FTSE preview: Libya fears, inflation due

 

The FTSE 100 is seen falling back today as investors take stock after a three day bounce amid anxiety over military action in Libya and Japan's nuclear crisis.

Dealers monitor their screens on the trading floor of IG Index in London

Fears return: Traders will wait for economy data.

Financial bookmakers saw the blue-chip index opening 5 to 10 points lower after it ended 1.2% higher on Monday at 5,786.09.

The index is still 3.5% lower in March as worries about Japanese growth and rising oil prices have pushed investors away from riskier assets.

'The market was priced for nuclear Armageddon early last week; since then, as fears have eased it seems the obvious bargains have been snapped up and the market is now back to more rational levels,' Ben Potter, market strategist at IG Index in Melbourne, said.

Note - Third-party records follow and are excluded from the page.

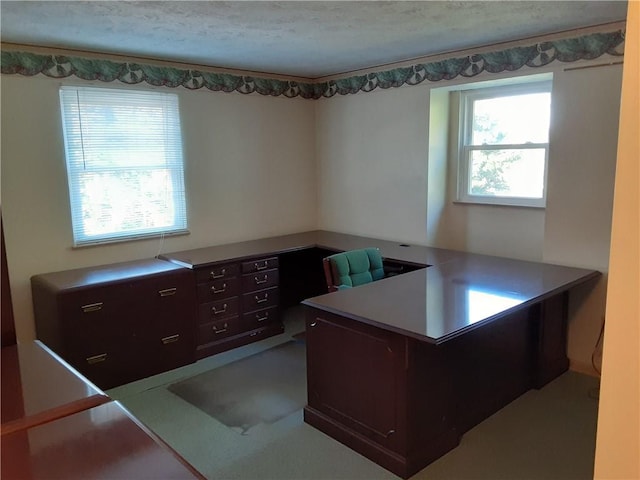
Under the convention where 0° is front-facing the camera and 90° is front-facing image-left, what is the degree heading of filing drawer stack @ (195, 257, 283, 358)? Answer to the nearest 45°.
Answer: approximately 315°

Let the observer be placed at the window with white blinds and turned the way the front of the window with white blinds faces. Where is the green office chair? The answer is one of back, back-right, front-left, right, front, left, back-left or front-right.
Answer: front

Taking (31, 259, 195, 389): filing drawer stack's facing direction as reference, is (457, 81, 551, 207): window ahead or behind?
ahead

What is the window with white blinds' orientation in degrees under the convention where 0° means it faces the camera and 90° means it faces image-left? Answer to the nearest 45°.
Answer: approximately 315°

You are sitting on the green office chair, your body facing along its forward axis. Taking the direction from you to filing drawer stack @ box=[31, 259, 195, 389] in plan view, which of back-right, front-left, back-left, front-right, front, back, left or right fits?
back-right

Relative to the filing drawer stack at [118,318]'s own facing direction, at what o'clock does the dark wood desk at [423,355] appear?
The dark wood desk is roughly at 10 o'clock from the filing drawer stack.

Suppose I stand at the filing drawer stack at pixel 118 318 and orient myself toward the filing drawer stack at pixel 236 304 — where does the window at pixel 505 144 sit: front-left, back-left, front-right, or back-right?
front-right

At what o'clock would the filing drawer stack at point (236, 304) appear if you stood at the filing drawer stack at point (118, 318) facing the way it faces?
the filing drawer stack at point (236, 304) is roughly at 10 o'clock from the filing drawer stack at point (118, 318).
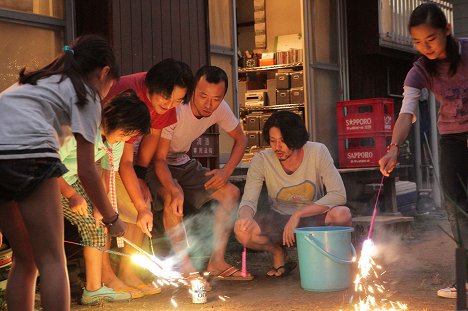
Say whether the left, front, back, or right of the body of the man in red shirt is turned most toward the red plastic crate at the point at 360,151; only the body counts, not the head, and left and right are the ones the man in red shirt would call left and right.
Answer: left

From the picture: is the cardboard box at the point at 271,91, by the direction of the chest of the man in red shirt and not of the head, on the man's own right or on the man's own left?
on the man's own left

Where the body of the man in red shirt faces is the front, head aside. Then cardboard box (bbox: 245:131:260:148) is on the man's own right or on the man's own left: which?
on the man's own left

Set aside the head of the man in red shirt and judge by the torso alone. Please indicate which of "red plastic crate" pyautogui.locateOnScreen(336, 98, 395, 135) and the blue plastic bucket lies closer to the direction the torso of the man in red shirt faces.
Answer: the blue plastic bucket
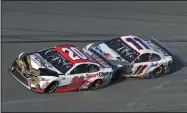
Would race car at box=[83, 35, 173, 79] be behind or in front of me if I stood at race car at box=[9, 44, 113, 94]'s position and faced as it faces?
behind

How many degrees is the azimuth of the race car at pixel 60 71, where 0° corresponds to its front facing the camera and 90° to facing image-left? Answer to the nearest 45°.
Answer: approximately 45°

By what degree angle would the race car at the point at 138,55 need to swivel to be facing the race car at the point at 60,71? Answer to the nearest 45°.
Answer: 0° — it already faces it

'From here, it looks like investors are happy to wait on the sidelines for more positive news from Japan and the Middle East; it's been a pretty solid snap back rally from the lows.'

Investors will watch inflation data for more clues on the outlook on the UK economy and prospects for monetary tightening.

British inflation looks set to move further above the Bank of England's target and a surge in tax revenue may peter out, offering a gloomy backdrop to BoE policy minutes and the government's 2011 Budget on Wednesday.

CPI is forecast as rising 4.2% on the year to February, up from 4% the previous month, while RPI is also seen creeping higher. High inflation is seen putting pressure on the Bank of England to raise rates from a record low of 0.5%.

Government borrowing data for and CBI trends data for March will also be watched. US monthly home price data for January will also be watched later in the session.

The chief executive of Verizon Wireless - a joint venture of Verizon Communications and Vodafone -said he has no interest in buying Sprint Nextel Corp even as the company stands to lose its top position in the US wireless market because of a merger between AT&T and T-Mobile USA.

Iron ore supplies remain scarce as markets begin to realise the huge scale of reconstruction required in quake-hit Japan, but prices are dropping as demand shrinks on tightening moves by top consumer China, global miner Rio Tinto said.

Royal Dutch Shell's 100,000 barrel per day expansion of its Athabasca Oil Sands Project in northern Alberta will be fully ramped up in the second quarter, the head of the company's Canadian unit said on Monday.

British media groups vehemently opposed to News Corp's proposed buyout of pay-TV firm BSkyB say it is 'fanciful' that Rupert Murdoch will not interfere in the running of its influential news station.

The owners of Hapag-Lloyd AG have postponed a decision on floating the container shipping group, its majority owner said on Monday. TUI AG owns 50.2% of Hapag Lloyd and is expected by analysts to use the proceeds from any IPO of its shipping stake to buy back the shares it does not own in London-listed subsidiary TUI Travel, although it has never confirmed any such plans.

Barclays has sold its commercial property loans to specialist investors as part of a drive to shed underperforming businesses, the Daily Telegraph said.

Royal Bank of Scotland sees $80bn in debt maturing this year and in 2012 in the Gulf Arab region and Egypt, its top regional executive said on Tuesday.

Cairn Energy, Forth Ports and UTV report results today.